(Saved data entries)
-------
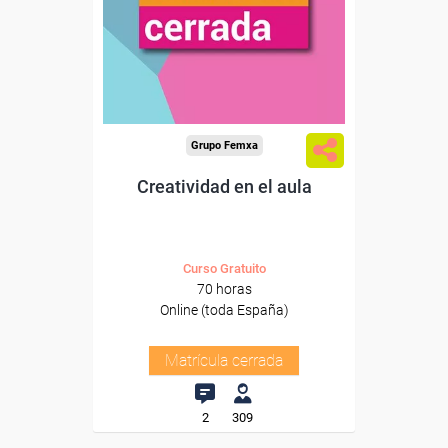
Grupo Femxa
Creatividad en el aula
Curso Gratuito
70 horas
Online (toda España)
Matrícula cerrada
2
309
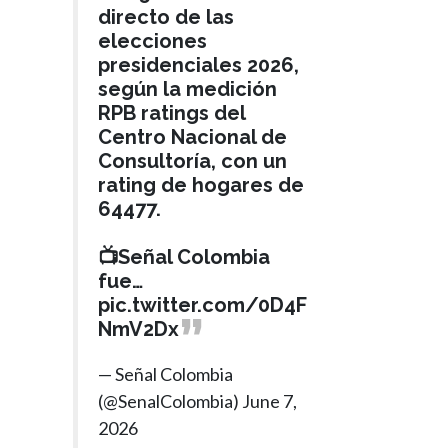
directo de las
elecciones
presidenciales 2026,
según la medición
RPB ratings del
Centro Nacional de
Consultoría, con un
rating de hogares de
64477.
📺Señal Colombia
fue…
pic.twitter.com/0D4F
NmV2Dx
— Señal Colombia
(@SenalColombia)
June 7,
2026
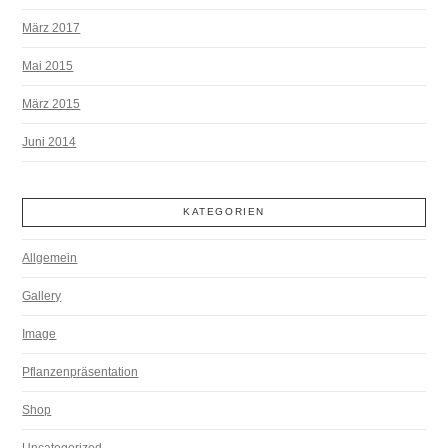
März 2017
Mai 2015
März 2015
Juni 2014
KATEGORIEN
Allgemein
Gallery
Image
Pflanzenpräsentation
Shop
Uncategorized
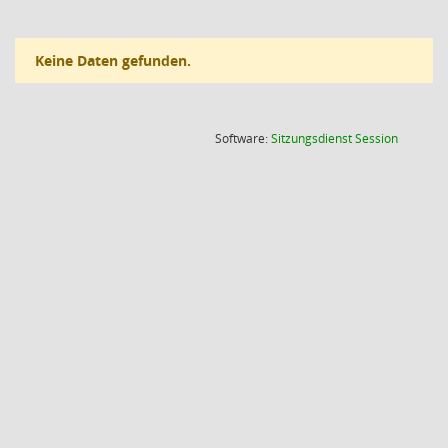
Keine Daten gefunden.
(Wird in
Software:
Sitzungsdienst
Session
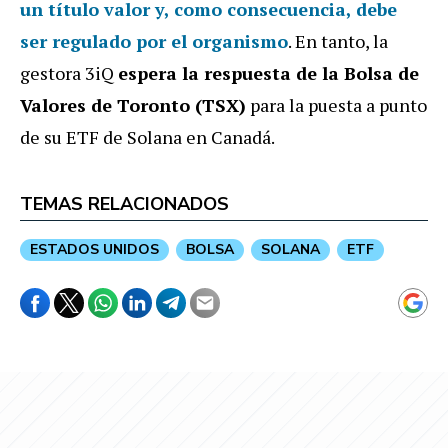
un título valor
y, como consecuencia, debe
ser regulado por el organismo
. En tanto, la
gestora 3iQ
espera la respuesta de la Bolsa de
Valores de Toronto (TSX)
para la puesta a punto
de su ETF de Solana en Canadá.
TEMAS RELACIONADOS
ESTADOS UNIDOS
BOLSA
SOLANA
ETF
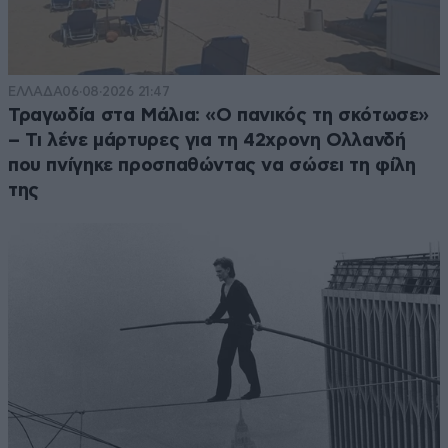
ΕΛΛΑΔΑ
06·08·2026 21:47
Τραγωδία στα Μάλια: «Ο πανικός τη σκότωσε»
– Τι λένε μάρτυρες για τη 42χρονη Ολλανδή
που πνίγηκε προσπαθώντας να σώσει τη φίλη
της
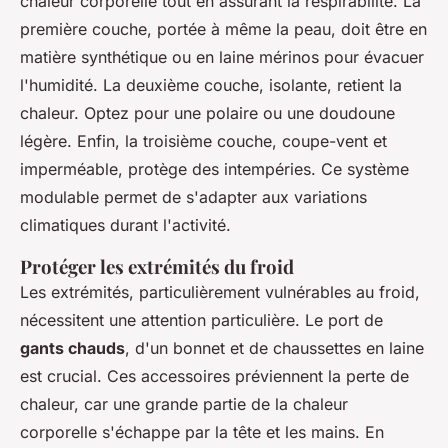
chaleur corporelle tout en assurant la respirabilité. La
première couche, portée à même la peau, doit être en
matière synthétique ou en laine mérinos pour évacuer
l'humidité. La deuxième couche, isolante, retient la
chaleur. Optez pour une polaire ou une doudoune
légère. Enfin, la troisième couche, coupe-vent et
imperméable, protège des intempéries. Ce système
modulable permet de s'adapter aux variations
climatiques durant l'activité.
Protéger les extrémités du froid
Les extrémités, particulièrement vulnérables au froid,
nécessitent une attention particulière. Le port de
gants chauds
, d'un bonnet et de chaussettes en laine
est crucial. Ces accessoires préviennent la perte de
chaleur, car une grande partie de la chaleur
corporelle s'échappe par la tête et les mains. En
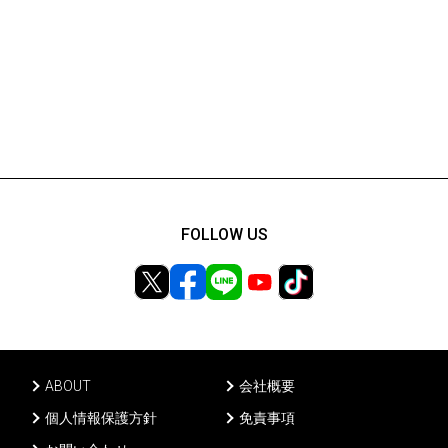
FOLLOW US
ABOUT
会社概要
個人情報保護方針
免責事項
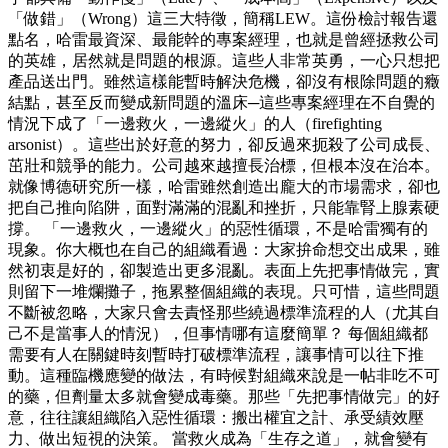
「做錯」（Wrong）這三大特徵，簡稱LEW。這份檢討報告還
點名，哈雷最資深、最能幹的專案經理，也就是曾經拯救公司
的英雄，居然就是問題的根源。這些人非常英勇，一心只想把
產品送出門。雖然這樣能暫時解決危機，卻沒有根除問題的癥
結點，甚至反而變成新問題的溫床─這些專案經理在不自覺的
情況下成了「一邊救火，一邊縱火」的人（firefighting
arsonist）。這些出於好意的努力，卻反過來扼殺了公司成長、
茁壯和競爭的能力。公司越來越擅長治標，但根本沒在治本。
就像博德研究所一樣，哈雷雖然創造出龐大的市場需求，卻也
把自己推向陷阱，面對滿滿的混亂和挫折，只能靠腎上腺素硬
撐。 「一邊救火，一邊縱火」的惡性循環，不是哈雷獨有的
現象。你大概也在自己的組織看過：大家拚命想交出成果，雖
然初衷是好的，卻製造出更多混亂。表面上先把事情做完，實
則留下一堆爛攤子，拖累整個組織的表現。只可惜，這些問題
不斷被忽略，大家只會去責怪那些繞過標準流程的人（尤其自
己不是當事人的情況），但事情哪有這麼簡單？ 每個組織都
需要有人在關鍵時刻暫時打破標準流程，讓事情可以往下推
動。這種臨機應變的做法，有時候對組織來說是一帖非吃不可
的藥，但劑量太多就會變成毒藥。那些「先把事情做完」的好
意，往往讓組織陷入惡性循環：搬出權宜之計、承受績效壓
力、做出短視的決策。 當救火成為「生存之道」，就會變有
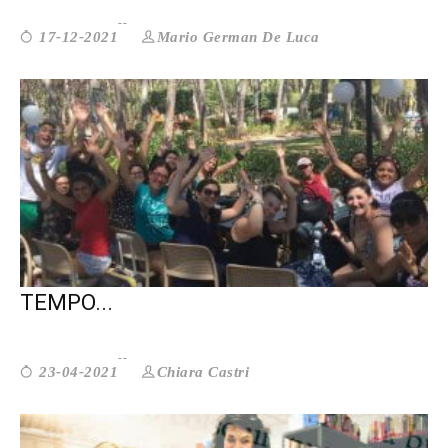
Mario German De Luca
17-12-2021
AMMINISTRAZIONE CONDIVISA: È IL
TEMPO...
Chiara Castri
23-04-2021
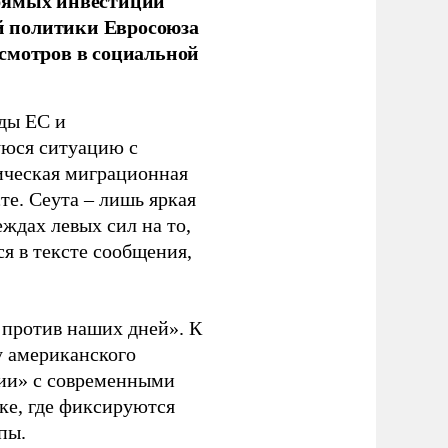
прямых инвестиций
й политики Евросоюза
смотров в социальной
ды ЕС и
уюся ситуацию с
ическая миграционная
те. Сеута – лишь яркая
ждах левых сил на то,
я в тексте сообщения,
. против наших дней». К
у американского
рии» с современными
ке, где фиксируются
пы.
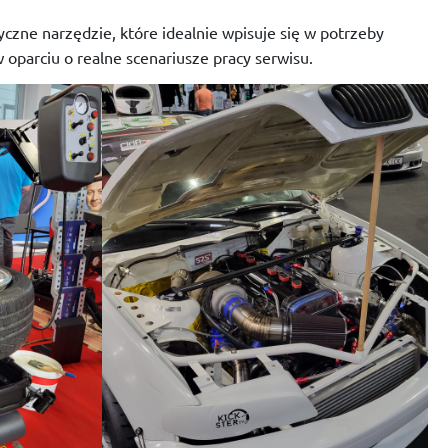
czne narzędzie, które idealnie wpisuje się w potrzeby
 oparciu o realne scenariusze pracy serwisu.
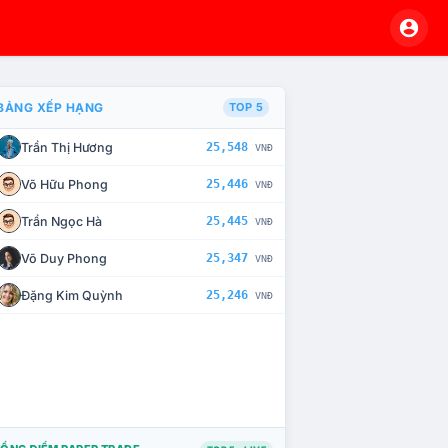
BẢNG XẾP HẠNG
TOP 5
Trần Thị Hương
25,548
VNĐ
À CHẾ TÀI XỬ LÝ VI PHẠM
Võ Hữu Phong
25,446
VNĐ
Trần Ngọc Hà
25,445
VNĐ
Võ Duy Phong
25,347
VNĐ
Đặng Kim Quỳnh
25,246
VNĐ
-------
What to produce | Repeat all the lines above word for word, leaving out the pictures.

Your solution |
Grupo Femxa
Creatividad en el aula
Curso Gratuito
70 horas
Online (toda España)
Matrícula cerrada
2
309
directo de las
elecciones
presidenciales 2026,
según la medición
RPB ratings del
Centro Nacional de
Consultoría, con un
rating de hogares de
64477.
📺Señal Colombia
fue…
pic.twitter.com/0D4F
NmV2Dx
— Señal Colombia
(@SenalColombia)
June 7,
2026
März 2017
Mai 2015
März 2015
Juni 2014
KATEGORIEN
Allgemein
Gallery
Image
Pflanzenpräsentation
Shop
Uncategorized
Keine Daten gefunden.
(Wird in
Software:
Sitzungsdienst
Session
un título valor
y, como consecuencia, debe
ser regulado por el organismo
. En tanto, la
gestora 3iQ
espera la respuesta de la Bolsa de
Valores de Toronto (TSX)
para la puesta a punto
de su ETF de Solana en Canadá.
TEMAS RELACIONADOS
ESTADOS UNIDOS
BOLSA
SOLANA
ETF
ΕΛΛΑΔΑ
06·08·2026 21:47
Τραγωδία στα Μάλια: «Ο πανικός τη σκότωσε»
– Τι λένε μάρτυρες για τη 42χρονη Ολλανδή
που πνίγηκε προσπαθώντας να σώσει τη φίλη
της
chaleur corporelle tout en assurant la respirabilité. La
première couche, portée à même la peau, doit être en
matière synthétique ou en laine mérinos pour évacuer
l'humidité. La deuxième couche, isolante, retient la
chaleur. Optez pour une polaire ou une doudoune
légère. Enfin, la troisième couche, coupe-vent et
imperméable, protège des intempéries. Ce système
modulable permet de s'adapter aux variations
climatiques durant l'activité.
Protéger les extrémités du froid
Les extrémités, particulièrement vulnérables au froid,
nécessitent une attention particulière. Le port de
gants chauds
, d'un bonnet et de chaussettes en laine
est crucial. Ces accessoires préviennent la perte de
chaleur, car une grande partie de la chaleur
corporelle s'échappe par la tête et les mains. En
FOLLOW US
ABOUT
会社概要
個人情報保護方針
免責事項
「做錯」（Wrong）這三大特徵，簡稱LEW。這份檢討報告還
點名，哈雷最資深、最能幹的專案經理，也就是曾經拯救公司
的英雄，居然就是問題的根源。這些人非常英勇，一心只想把
產品送出門。雖然這樣能暫時解決危機，卻沒有根除問題的癥
結點，甚至反而變成新問題的溫床─這些專案經理在不自覺的
情況下成了「一邊救火，一邊縱火」的人（firefighting
arsonist）。這些出於好意的努力，卻反過來扼殺了公司成長、
茁壯和競爭的能力。公司越來越擅長治標，但根本沒在治本。
就像博德研究所一樣，哈雷雖然創造出龐大的市場需求，卻也
把自己推向陷阱，面對滿滿的混亂和挫折，只能靠腎上腺素硬
撐。 「一邊救火，一邊縱火」的惡性循環，不是哈雷獨有的
現象。你大概也在自己的組織看過：大家拚命想交出成果，雖
然初衷是好的，卻製造出更多混亂。表面上先把事情做完，實
則留下一堆爛攤子，拖累整個組織的表現。只可惜，這些問題
不斷被忽略，大家只會去責怪那些繞過標準流程的人（尤其自
己不是當事人的情況），但事情哪有這麼簡單？ 每個組織都
需要有人在關鍵時刻暫時打破標準流程，讓事情可以往下推
動。這種臨機應變的做法，有時候對組織來說是一帖非吃不可
的藥，但劑量太多就會變成毒藥。那些「先把事情做完」的好
意，往往讓組織陷入惡性循環：搬出權宜之計、承受績效壓
力、做出短視的決策。 當救火成為「生存之道」，就會變有
Mario German De Luca
17-12-2021
AMMINISTRAZIONE CONDIVISA: È IL
TEMPO...
Chiara Castri
23-04-2021
прямых инвестиций
й политики Евросоюза
смотров в социальной
ды ЕС и
уюся ситуацию с
ическая миграционная
те. Сеута – лишь яркая
ждах левых сил на то,
я в тексте сообщения,
. против наших дней». К
у американского
рии» с современными
ке, где фиксируются
пы.
czne narzędzie, które idealnie wpisuje się w potrzeby
 oparciu o realne scenariusze pracy serwisu.
BẢNG XẾP HẠNG
TOP 5
Trần Thị Hương
25,548
VNĐ
À CHẾ TÀI XỬ LÝ VI PHẠM
Võ Hữu Phong
25,446
VNĐ
Trần Ngọc Hà
25,445
VNĐ
Võ Duy Phong
25,347
VNĐ
Đặng Kim Quỳnh
25,246
VNĐ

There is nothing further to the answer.